Economists have finally proved what most of us have suspected for a long time – when it comes to apologising, talk is cheap.
According to new research, firms that simply say sorry to disgruntled customers fare better than those that offer financial compensation. The ploy works even though the recipient of the apology seldom gets it from the person who made it necessary in the first place.
The study was carried out by the Nottingham School of Economics’ Centre for Decision Research and Experimental Economics. Academics set out to show whether customers who have been let down continue to do business after being offered an apology. They found people are more than twice as likely to forgive a company that says sorry than one that instead offers them cash.
NSE research fellow and study co-author Dr Johannes Abeler said the results proved apologies were both powerful and cheap. He said: “We know firms often employ professional apologists whose job is to say sorry to customers who have a grievance.
“You might think that if the apology is costless then customers would ignore it as nothing but cheap talk - which is what it is. But this research shows apologies really do influence customers’ behaviour – surprisingly, much more so than a cash sweetener.

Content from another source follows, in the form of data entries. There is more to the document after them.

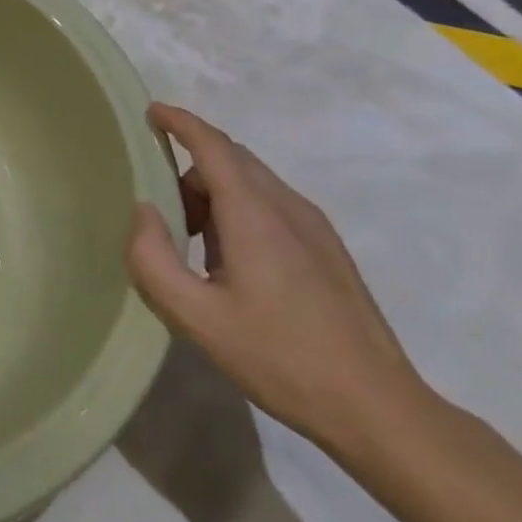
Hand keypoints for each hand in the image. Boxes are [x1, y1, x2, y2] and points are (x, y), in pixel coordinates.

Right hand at [126, 103, 427, 452]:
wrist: (379, 409)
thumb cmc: (281, 358)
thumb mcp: (196, 317)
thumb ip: (153, 259)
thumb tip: (143, 211)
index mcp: (255, 215)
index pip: (213, 146)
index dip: (180, 122)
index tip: (150, 112)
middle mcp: (288, 207)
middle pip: (232, 159)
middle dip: (190, 167)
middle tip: (161, 209)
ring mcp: (315, 228)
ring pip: (253, 182)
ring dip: (214, 192)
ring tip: (194, 246)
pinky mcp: (329, 250)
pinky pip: (272, 205)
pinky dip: (239, 210)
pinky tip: (233, 264)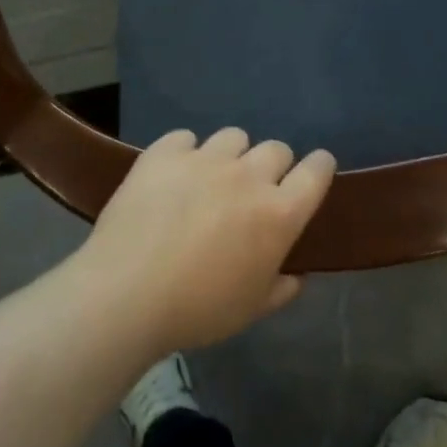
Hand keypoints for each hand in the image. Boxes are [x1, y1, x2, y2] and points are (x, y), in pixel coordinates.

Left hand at [72, 128, 336, 352]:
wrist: (126, 292)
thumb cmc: (197, 309)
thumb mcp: (250, 310)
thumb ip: (280, 289)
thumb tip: (295, 276)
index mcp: (279, 214)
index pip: (316, 172)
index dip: (320, 167)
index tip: (314, 171)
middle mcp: (248, 176)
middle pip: (276, 149)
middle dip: (272, 165)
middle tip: (252, 191)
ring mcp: (205, 159)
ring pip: (233, 137)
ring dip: (230, 155)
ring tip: (210, 179)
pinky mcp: (165, 153)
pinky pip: (185, 138)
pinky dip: (184, 153)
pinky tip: (172, 175)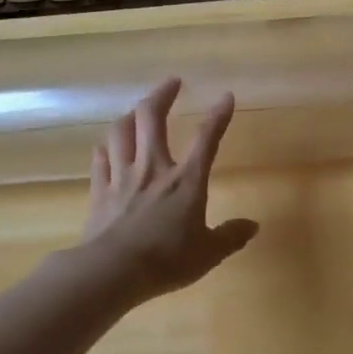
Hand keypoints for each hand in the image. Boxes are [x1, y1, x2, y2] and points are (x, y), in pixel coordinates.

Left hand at [79, 78, 258, 302]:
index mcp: (186, 180)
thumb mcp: (208, 253)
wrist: (113, 271)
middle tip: (172, 82)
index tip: (226, 96)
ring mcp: (123, 177)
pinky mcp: (100, 192)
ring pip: (122, 131)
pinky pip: (100, 161)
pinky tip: (106, 147)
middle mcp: (154, 168)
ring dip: (131, 115)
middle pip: (152, 118)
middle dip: (162, 94)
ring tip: (139, 109)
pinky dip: (106, 149)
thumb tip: (253, 226)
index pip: (207, 138)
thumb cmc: (167, 260)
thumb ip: (230, 236)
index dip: (218, 115)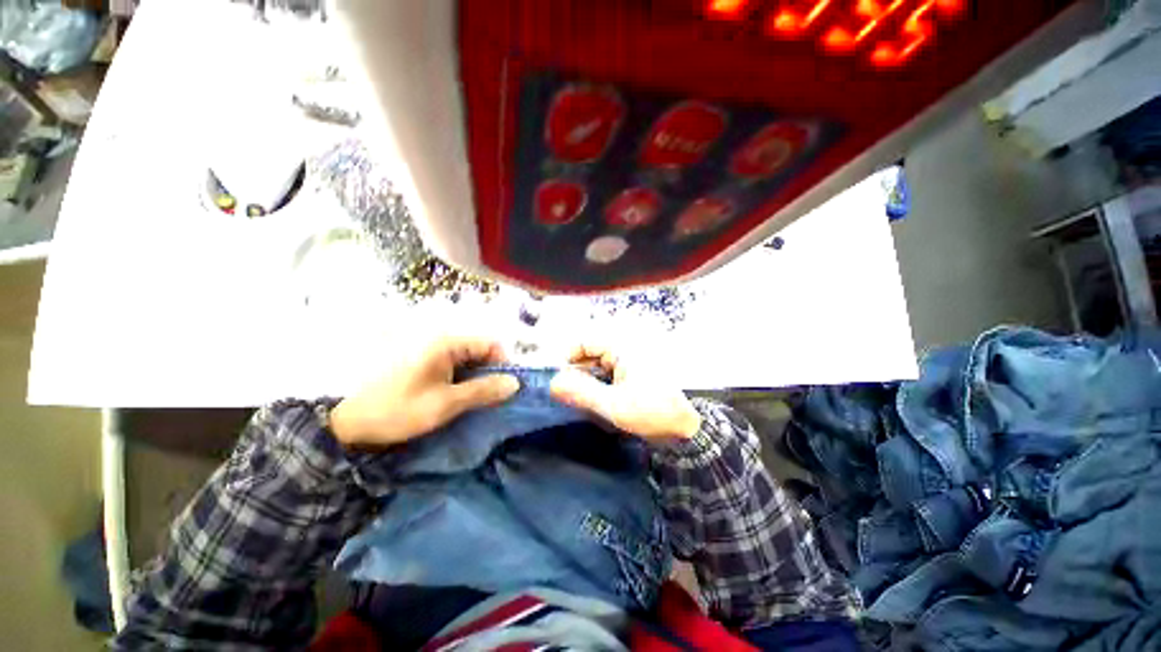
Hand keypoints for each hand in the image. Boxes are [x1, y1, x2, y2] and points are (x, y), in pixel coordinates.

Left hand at [328, 336, 520, 448]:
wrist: (348, 422)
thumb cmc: (399, 409)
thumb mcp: (446, 403)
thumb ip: (483, 391)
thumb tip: (515, 383)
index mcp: (446, 343)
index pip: (490, 344)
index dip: (504, 363)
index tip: (506, 387)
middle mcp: (440, 339)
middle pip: (479, 350)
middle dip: (490, 372)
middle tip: (492, 398)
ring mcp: (430, 350)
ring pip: (467, 358)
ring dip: (477, 377)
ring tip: (476, 400)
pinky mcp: (423, 361)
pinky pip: (453, 364)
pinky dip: (462, 379)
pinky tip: (458, 396)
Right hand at [550, 344, 701, 443]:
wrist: (688, 426)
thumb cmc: (653, 412)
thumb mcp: (613, 405)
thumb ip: (580, 392)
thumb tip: (553, 383)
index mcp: (622, 344)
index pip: (583, 341)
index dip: (567, 360)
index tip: (561, 383)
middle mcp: (627, 342)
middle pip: (590, 351)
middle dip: (579, 373)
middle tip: (575, 397)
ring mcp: (632, 354)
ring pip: (599, 361)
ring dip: (591, 379)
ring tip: (592, 400)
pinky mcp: (636, 365)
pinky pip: (610, 368)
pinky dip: (603, 381)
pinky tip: (606, 398)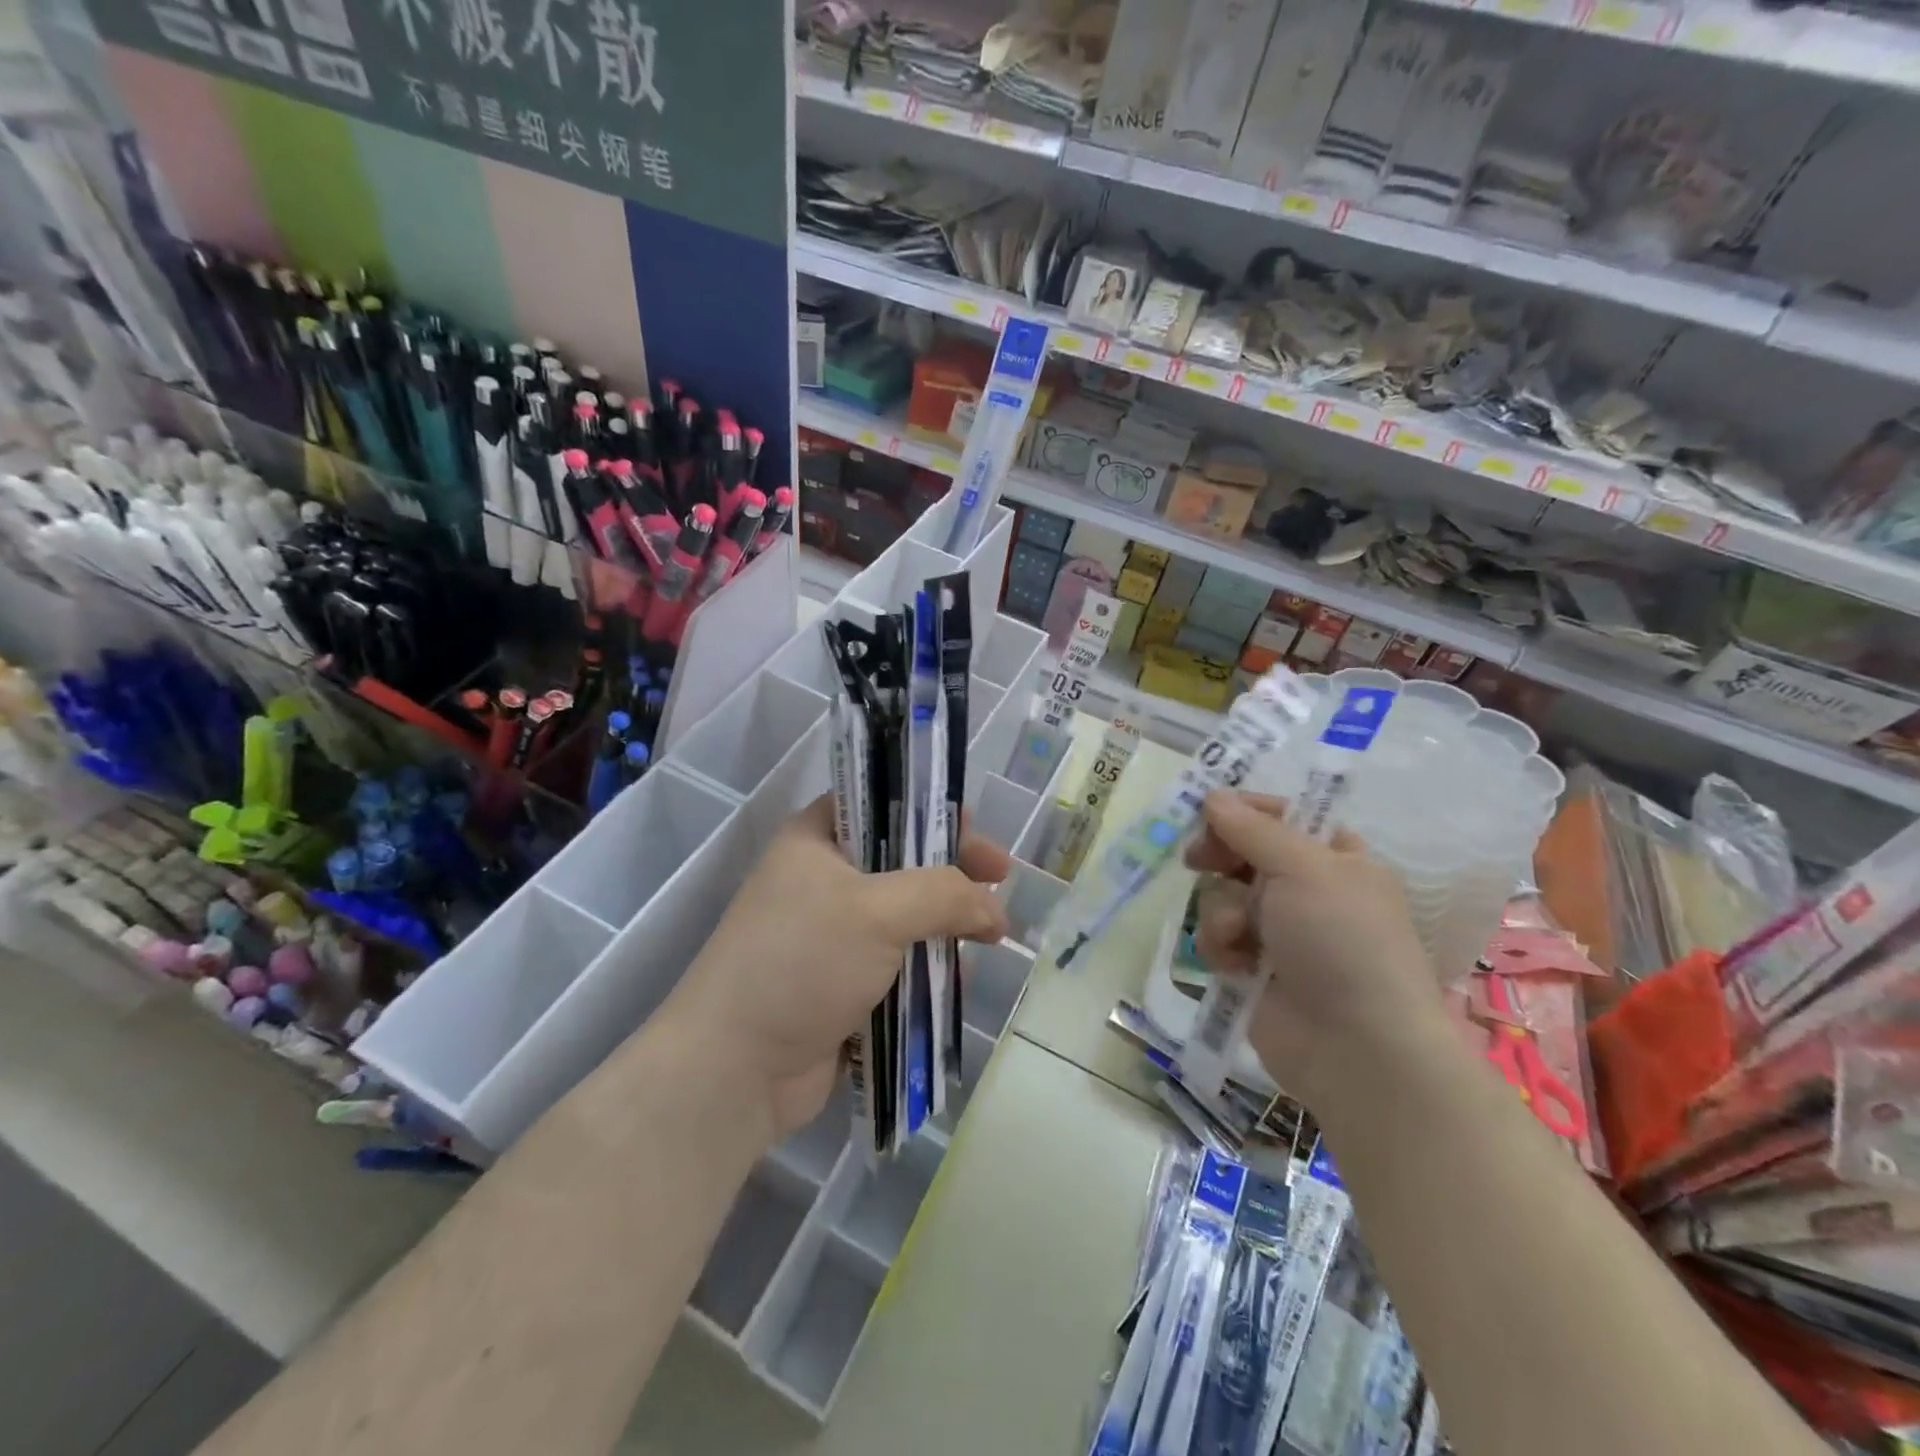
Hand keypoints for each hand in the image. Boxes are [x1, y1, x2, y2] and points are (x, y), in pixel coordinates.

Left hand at [664, 796, 1009, 1143]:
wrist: (734, 1070)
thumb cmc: (801, 962)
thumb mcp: (878, 911)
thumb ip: (945, 895)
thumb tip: (994, 910)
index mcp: (817, 840)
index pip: (882, 804)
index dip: (931, 811)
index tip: (977, 829)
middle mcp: (822, 880)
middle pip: (902, 863)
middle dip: (952, 876)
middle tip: (999, 884)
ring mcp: (831, 936)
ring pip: (906, 918)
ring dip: (946, 928)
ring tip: (987, 942)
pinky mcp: (841, 985)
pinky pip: (897, 965)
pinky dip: (927, 970)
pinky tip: (956, 985)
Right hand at [1184, 791, 1449, 1104]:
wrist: (1358, 1046)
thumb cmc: (1342, 940)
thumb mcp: (1304, 868)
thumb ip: (1253, 829)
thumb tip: (1213, 796)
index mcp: (1334, 859)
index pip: (1281, 816)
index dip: (1244, 811)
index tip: (1209, 811)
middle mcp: (1306, 890)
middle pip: (1243, 853)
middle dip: (1220, 858)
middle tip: (1198, 859)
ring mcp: (1279, 931)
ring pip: (1222, 895)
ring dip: (1221, 910)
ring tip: (1238, 935)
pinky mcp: (1253, 968)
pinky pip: (1217, 937)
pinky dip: (1220, 946)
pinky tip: (1236, 965)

People don’t seem to realise they’re dealing with an expert apologist rather than an individual who feels genuine shame.
“It might be that saying sorry triggers in the customer an instinct to forgive – an instinct that’s hard to overcome rationally.”
Researchers worked with a firm responsible for around 10,000 sales a month on eBay, controlling its reaction to neutral or negative feedback. Some customers were offered an apology in return for withdrawing their comments, while others were offered €2.5 or €5.
The simple apology blamed the manufacturer for a delay in delivery, adding: “We are very sorry and want to apologise for this.”
Customers offered money were told: “As a goodwill gesture, we can offer you €5 if you would consider withdrawing your evaluation.”
Because customers had no idea they were taking part in the experiment, their behaviour was completely natural and unaffected. Some 45% of participants withdrew their evaluation in light of the apology, while only 23% agreed in return for compensation.
The study also discovered that a higher purchase price further reduced the number of customers willing to forgive for cash. Yet the size of the initial outlay had no effect on the willingness of participants to settle for simply reading the magic words: “I’m sorry.”
Dr Abeler, an expert in behavioural economics, said: “It’s interesting to note our setting should have made it hard for an apology to work.
“The apology was delivered by a large, anonymous firm and wasn’t face-to-face, and the firm had a clear incentive to apologise. All of this meant the apology should have been regarded by the customers as calculated, insincere and just cheap talk. Yet it still yielded much better outcomes than offering cash compensation – and our results might even underestimate its effects.”
The Nottingham School of Economics, based at the University of Nottingham, is regarded as one of the UK’s leading research departments. Its economists have advised organisations including the Treasury, the World Bank, the IMF and the Department for Work and Pensions.